Current research efforts are focused on how circuits in the brain of the bat contribute to sensory-guided adaptive behaviors. The goal is to study how an integrated bottom-up and top-down cortico-fugal network controls behavior on multiple time-scales: from the rapid reactions to arriving sensing information indicative of bottom-up processing, to the longer time-scale governance of categorical behavioral control that is directed by top-down signaling. The lab employs computational modeling behaviors and multi-channel electrophysiology to relate changes in behavior to changes in brain activity.
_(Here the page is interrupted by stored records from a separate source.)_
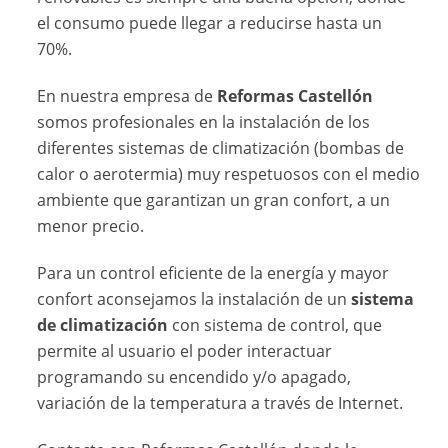
el consumo puede llegar a reducirse hasta un
70%.
En nuestra empresa de
Reformas Castellón
somos profesionales en la instalación de los
diferentes sistemas de climatización (bombas de
calor o aerotermia) muy respetuosos con el medio
ambiente que garantizan un gran confort, a un
menor precio.
Para un control eficiente de la energía y mayor
confort aconsejamos la instalación de un
sistema
de climatización
con sistema de control, que
permite al usuario el poder interactuar
programando su encendido y/o apagado,
variación de la temperatura a través de Internet.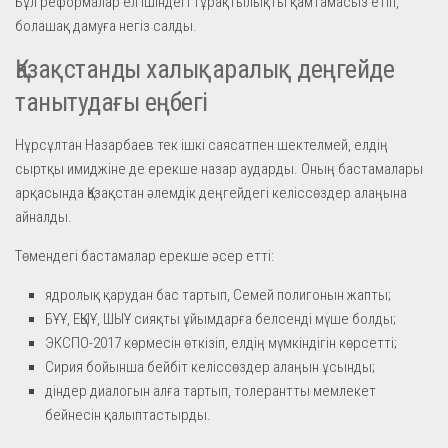
Бұл реформалар ел ішіндегі тұрақтылықты қамтамасыз етіп,
болашақ дамуға негіз салды.
Қазақстанды халықаралық деңгейде
танытудағы еңбегі
Нұрсұлтан Назарбаев тек ішкі саясатпен шектелмей, елдің
сыртқы имиджіне де ерекше назар аударды. Оның бастамалары
арқасында Қазақстан әлемдік деңгейдегі келіссөздер алаңына
айналды.
Төмендегі бастамалар ерекше әсер етті:
ядролық қарудан бас тартып, Семей полигонын жапты;
БҰҰ, ЕҚЫҰ, ШЫҰ сияқты ұйымдарға белсенді мүше болды;
ЭКСПО-2017 көрмесін өткізіп, елдің мүмкіндігін көрсетті;
Сирия бойынша бейбіт келіссөздер алаңын ұсынды;
діндер диалогын алға тартып, толерантты мемлекет
бейнесін қалыптастырды.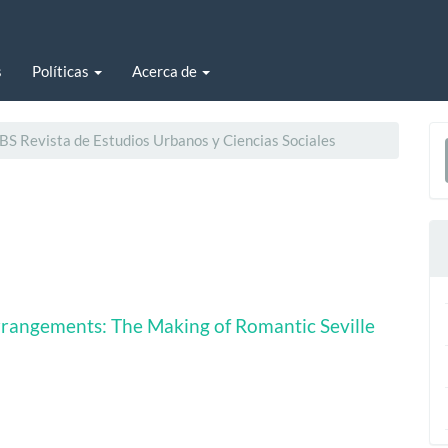
s
Políticas
Acerca de
E
BS Revista de Estudios Urbanos y Ciencias Sociales
u
a
rrangements: The Making of Romantic Seville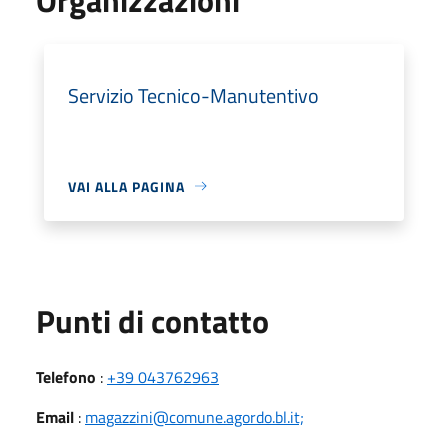
Servizio Tecnico-Manutentivo
VAI ALLA PAGINA
Punti di contatto
Telefono
:
+39 043762963
Email
:
magazzini@comune.agordo.bl.it;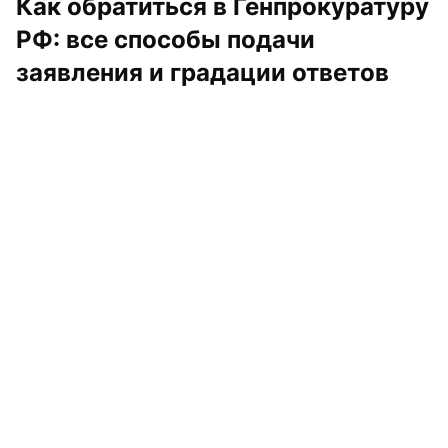
Как обратиться в Генпрокуратуру 
РФ: все способы подачи 
заявления и градации ответов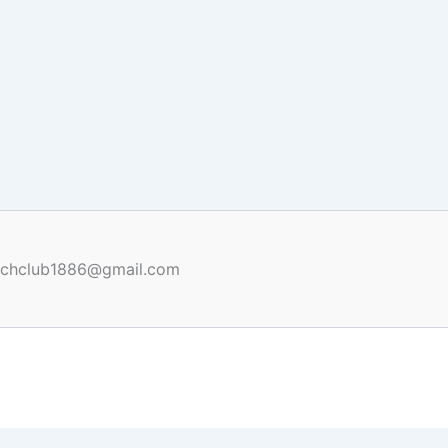
renchclub1886@gmail.com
Additionally, the lab recently developed new technologies of virus injections to both monitor (e.g., calcium imaging) and manipulate (e.g., optogenetics) circuits in the brain of the bat. These efforts will involve existing collaborations with colleagues at Johns Hopkins University (2-photon imaging in Dr. Kishore Kuchibhotla’s Lab), and with members of the Department of Biomedical Engineering at the University of Arizona (Dr. Philipp Gutruf) to develop wireless optogenetic technologies. By combining computational ethology and modeling, electrophysiology, calcium imaging, and optogenetics, the Wohlgemuth Lab will offer new insights into circuit-level processing for both rapid control of sensory-guided adaptive behaviors and long-term goal-planning.